#### GIVEN DATA
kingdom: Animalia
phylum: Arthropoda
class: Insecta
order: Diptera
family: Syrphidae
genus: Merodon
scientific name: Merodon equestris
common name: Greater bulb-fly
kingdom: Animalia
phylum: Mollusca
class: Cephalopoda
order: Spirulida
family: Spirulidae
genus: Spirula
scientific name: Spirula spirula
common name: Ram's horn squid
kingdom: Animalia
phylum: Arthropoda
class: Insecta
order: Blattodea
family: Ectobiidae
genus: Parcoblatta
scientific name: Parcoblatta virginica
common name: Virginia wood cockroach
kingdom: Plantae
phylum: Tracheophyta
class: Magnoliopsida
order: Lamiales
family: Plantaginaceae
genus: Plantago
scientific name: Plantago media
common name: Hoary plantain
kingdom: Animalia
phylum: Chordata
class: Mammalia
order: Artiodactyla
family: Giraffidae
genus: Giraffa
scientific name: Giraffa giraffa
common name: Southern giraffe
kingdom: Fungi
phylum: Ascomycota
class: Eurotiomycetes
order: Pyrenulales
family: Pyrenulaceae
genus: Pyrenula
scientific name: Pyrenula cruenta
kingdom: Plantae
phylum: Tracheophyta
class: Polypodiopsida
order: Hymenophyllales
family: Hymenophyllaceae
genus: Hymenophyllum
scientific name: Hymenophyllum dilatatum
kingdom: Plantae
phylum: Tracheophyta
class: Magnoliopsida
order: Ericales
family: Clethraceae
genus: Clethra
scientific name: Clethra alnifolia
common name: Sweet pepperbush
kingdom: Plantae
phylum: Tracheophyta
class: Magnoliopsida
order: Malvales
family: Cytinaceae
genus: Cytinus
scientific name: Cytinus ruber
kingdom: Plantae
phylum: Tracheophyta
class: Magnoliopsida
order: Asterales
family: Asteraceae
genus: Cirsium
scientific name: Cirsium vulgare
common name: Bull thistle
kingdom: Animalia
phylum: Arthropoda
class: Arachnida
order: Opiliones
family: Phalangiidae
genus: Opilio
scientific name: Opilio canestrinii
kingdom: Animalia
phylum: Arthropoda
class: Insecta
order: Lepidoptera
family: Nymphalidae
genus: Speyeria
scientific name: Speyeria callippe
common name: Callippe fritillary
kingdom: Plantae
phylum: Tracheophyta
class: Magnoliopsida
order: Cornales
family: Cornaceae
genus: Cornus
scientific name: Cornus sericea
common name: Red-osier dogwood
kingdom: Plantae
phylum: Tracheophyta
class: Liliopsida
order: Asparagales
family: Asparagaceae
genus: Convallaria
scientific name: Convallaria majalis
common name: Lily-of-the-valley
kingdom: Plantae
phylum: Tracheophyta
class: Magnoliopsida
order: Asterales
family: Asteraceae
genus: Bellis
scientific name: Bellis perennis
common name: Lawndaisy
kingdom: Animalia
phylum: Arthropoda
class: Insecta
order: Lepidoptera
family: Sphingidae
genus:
########
• EXERCISE OBJECTIVE
Edit the rows so that every "scientific name" reads "binomial", and keep everything else the same.

• RESULT OF THE TASK
kingdom: Animalia
phylum: Arthropoda
class: Insecta
order: Diptera
family: Syrphidae
genus: Merodon
binomial: Merodon equestris
common name: Greater bulb-fly
kingdom: Animalia
phylum: Mollusca
class: Cephalopoda
order: Spirulida
family: Spirulidae
genus: Spirula
binomial: Spirula spirula
common name: Ram's horn squid
kingdom: Animalia
phylum: Arthropoda
class: Insecta
order: Blattodea
family: Ectobiidae
genus: Parcoblatta
binomial: Parcoblatta virginica
common name: Virginia wood cockroach
kingdom: Plantae
phylum: Tracheophyta
class: Magnoliopsida
order: Lamiales
family: Plantaginaceae
genus: Plantago
binomial: Plantago media
common name: Hoary plantain
kingdom: Animalia
phylum: Chordata
class: Mammalia
order: Artiodactyla
family: Giraffidae
genus: Giraffa
binomial: Giraffa giraffa
common name: Southern giraffe
kingdom: Fungi
phylum: Ascomycota
class: Eurotiomycetes
order: Pyrenulales
family: Pyrenulaceae
genus: Pyrenula
binomial: Pyrenula cruenta
kingdom: Plantae
phylum: Tracheophyta
class: Polypodiopsida
order: Hymenophyllales
family: Hymenophyllaceae
genus: Hymenophyllum
binomial: Hymenophyllum dilatatum
kingdom: Plantae
phylum: Tracheophyta
class: Magnoliopsida
order: Ericales
family: Clethraceae
genus: Clethra
binomial: Clethra alnifolia
common name: Sweet pepperbush
kingdom: Plantae
phylum: Tracheophyta
class: Magnoliopsida
order: Malvales
family: Cytinaceae
genus: Cytinus
binomial: Cytinus ruber
kingdom: Plantae
phylum: Tracheophyta
class: Magnoliopsida
order: Asterales
family: Asteraceae
genus: Cirsium
binomial: Cirsium vulgare
common name: Bull thistle
kingdom: Animalia
phylum: Arthropoda
class: Arachnida
order: Opiliones
family: Phalangiidae
genus: Opilio
binomial: Opilio canestrinii
kingdom: Animalia
phylum: Arthropoda
class: Insecta
order: Lepidoptera
family: Nymphalidae
genus: Speyeria
binomial: Speyeria callippe
common name: Callippe fritillary
kingdom: Plantae
phylum: Tracheophyta
class: Magnoliopsida
order: Cornales
family: Cornaceae
genus: Cornus
binomial: Cornus sericea
common name: Red-osier dogwood
kingdom: Plantae
phylum: Tracheophyta
class: Liliopsida
order: Asparagales
family: Asparagaceae
genus: Convallaria
binomial: Convallaria majalis
common name: Lily-of-the-valley
kingdom: Plantae
phylum: Tracheophyta
class: Magnoliopsida
order: Asterales
family: Asteraceae
genus: Bellis
binomial: Bellis perennis
common name: Lawndaisy
kingdom: Animalia
phylum: Arthropoda
class: Insecta
order: Lepidoptera
family: Sphingidae
genus:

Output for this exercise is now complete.